# [ABOUT THIS EXERCISE]
Everything from the line containing "part: (697, 289) -> (790, 327), size x0.7" through the line containing "arc: (407, 852)" should be repeated exactly, and nothing else from the data.

# [GIVEN INFORMATION]
────────────────
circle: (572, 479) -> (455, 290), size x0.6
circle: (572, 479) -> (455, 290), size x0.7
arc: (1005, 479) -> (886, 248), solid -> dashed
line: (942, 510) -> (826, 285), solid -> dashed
────────────────
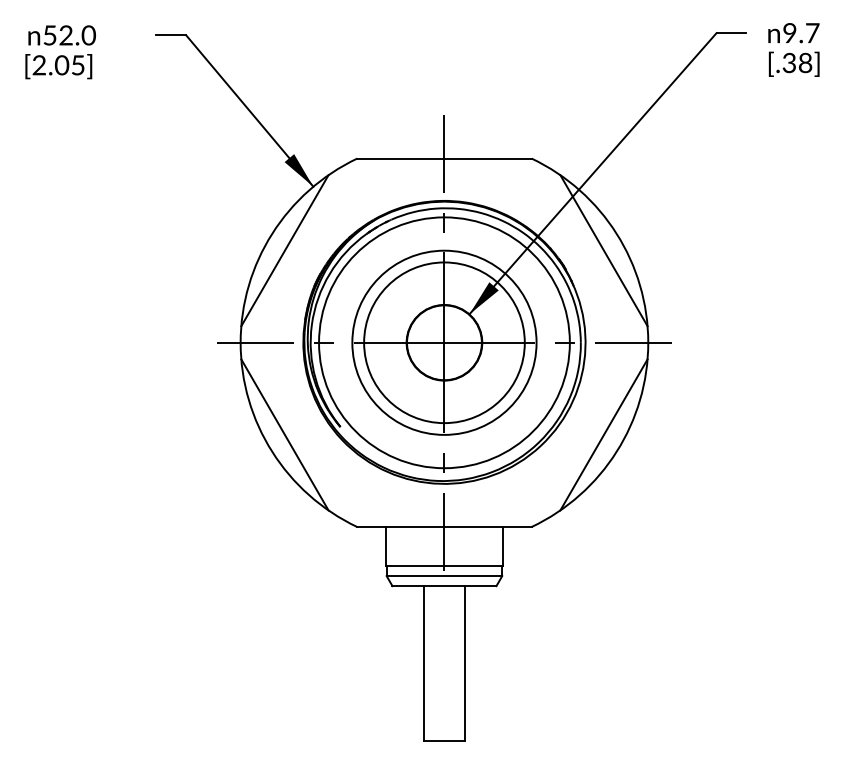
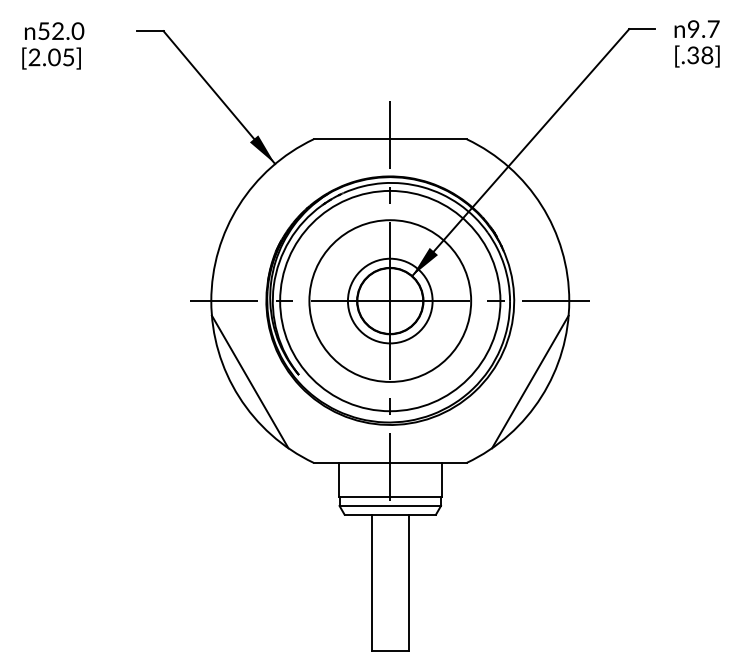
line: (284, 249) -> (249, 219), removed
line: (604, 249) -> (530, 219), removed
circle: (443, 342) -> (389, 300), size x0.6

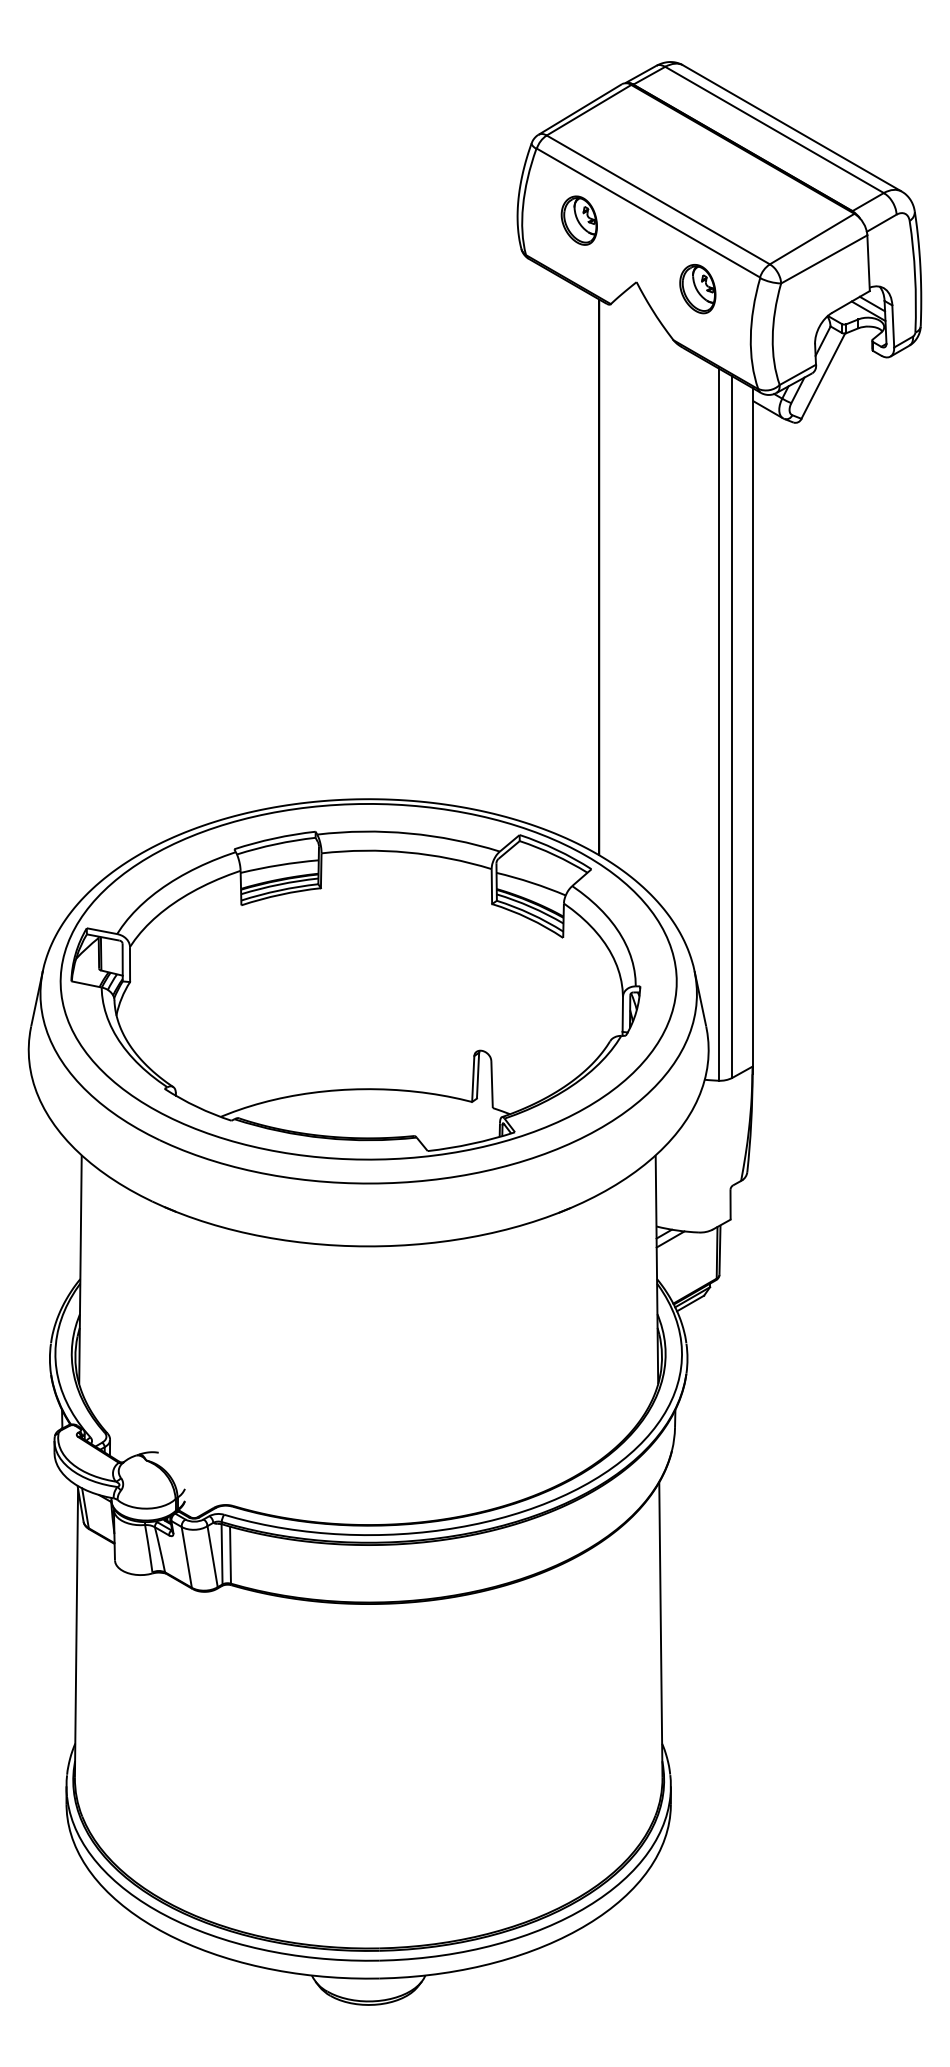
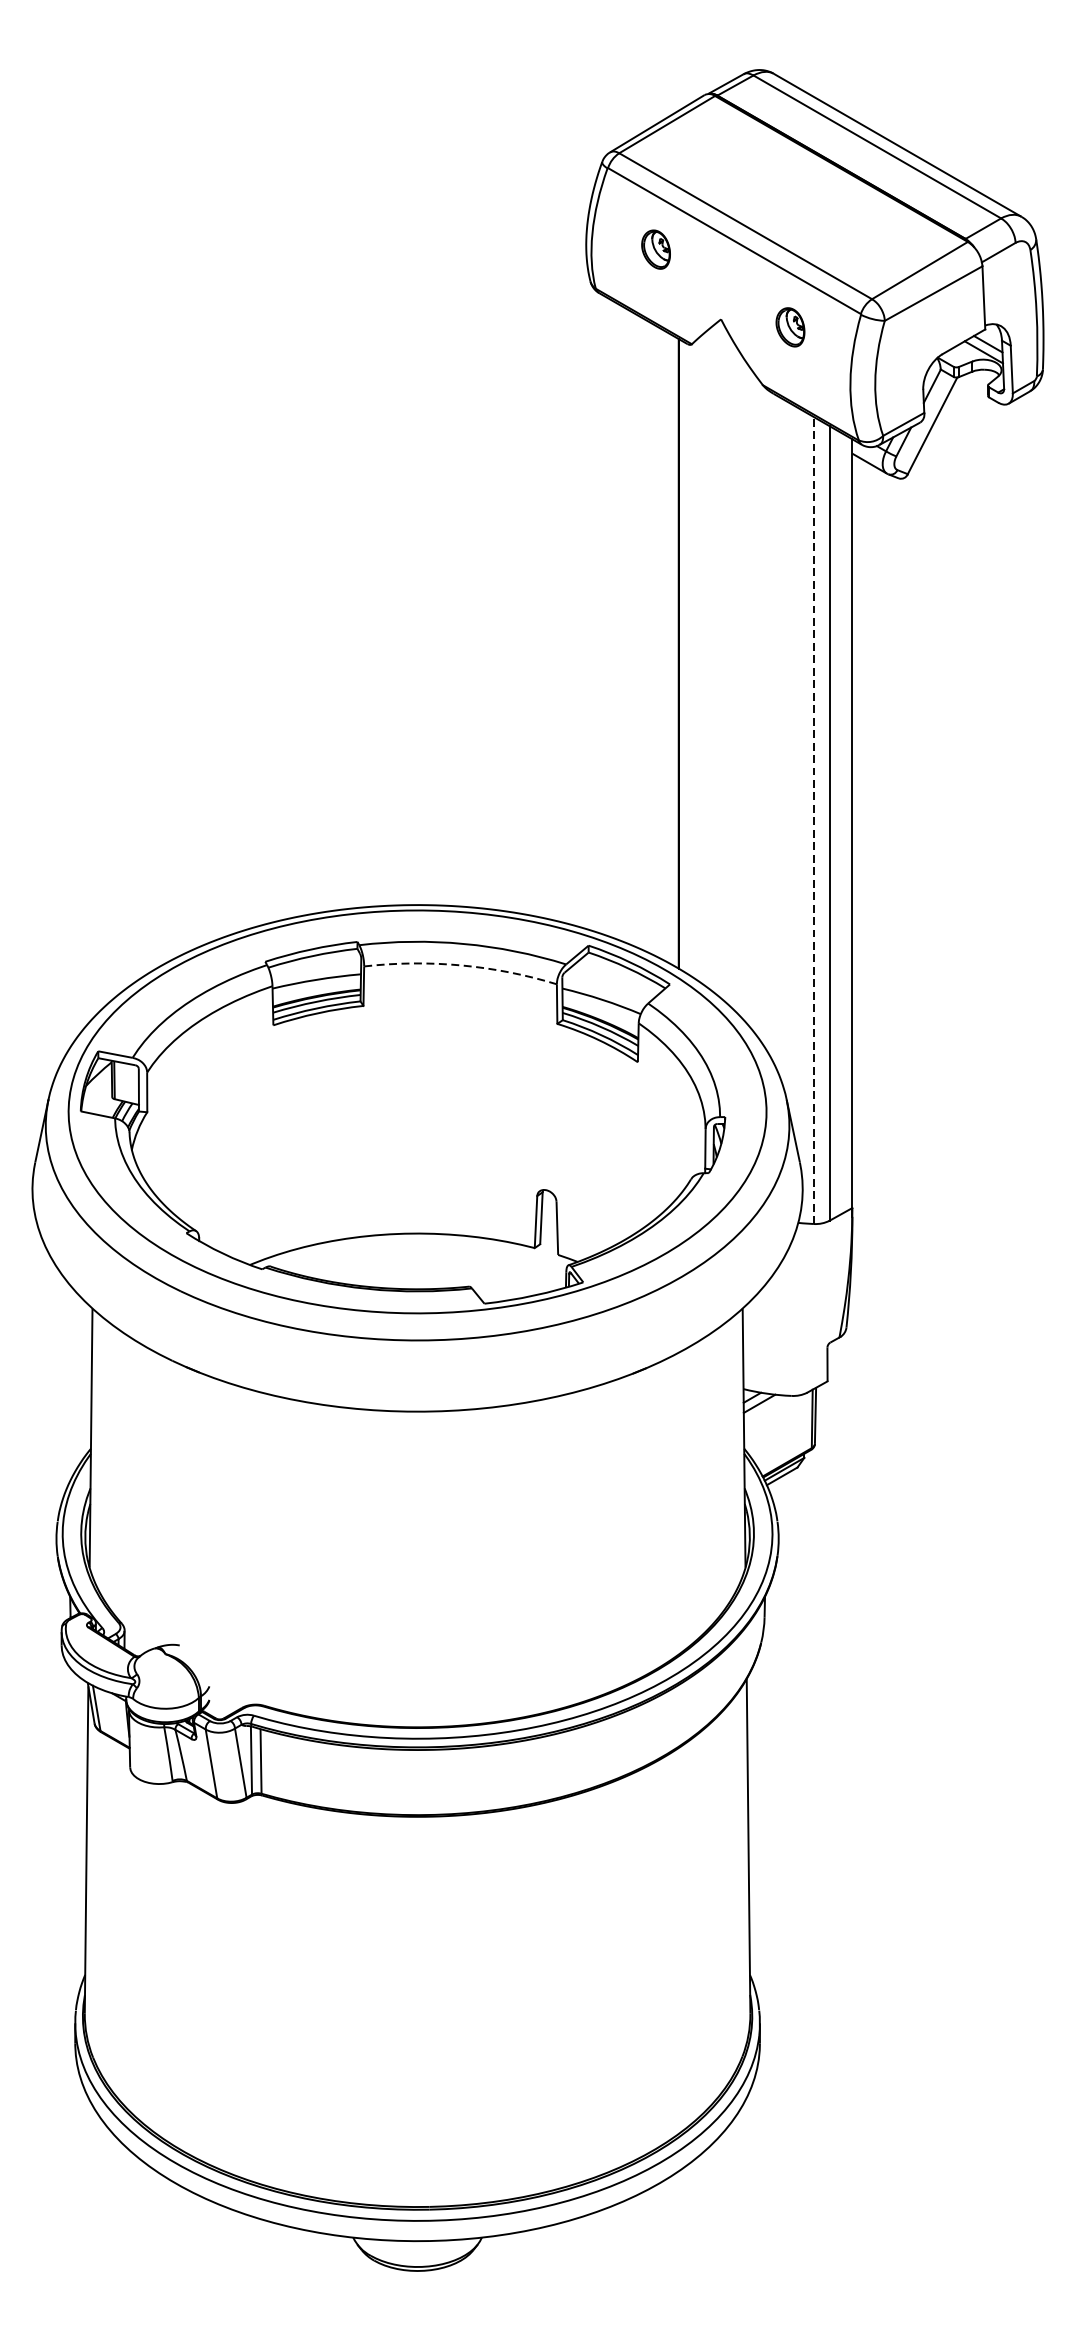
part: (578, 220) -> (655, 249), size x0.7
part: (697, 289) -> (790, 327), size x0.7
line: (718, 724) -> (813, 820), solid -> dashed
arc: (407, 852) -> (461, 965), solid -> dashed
────────────────
# [SOLUTION FOR THIS EXERCISE]
part: (697, 289) -> (790, 327), size x0.7
line: (718, 724) -> (813, 820), solid -> dashed
arc: (407, 852) -> (461, 965), solid -> dashed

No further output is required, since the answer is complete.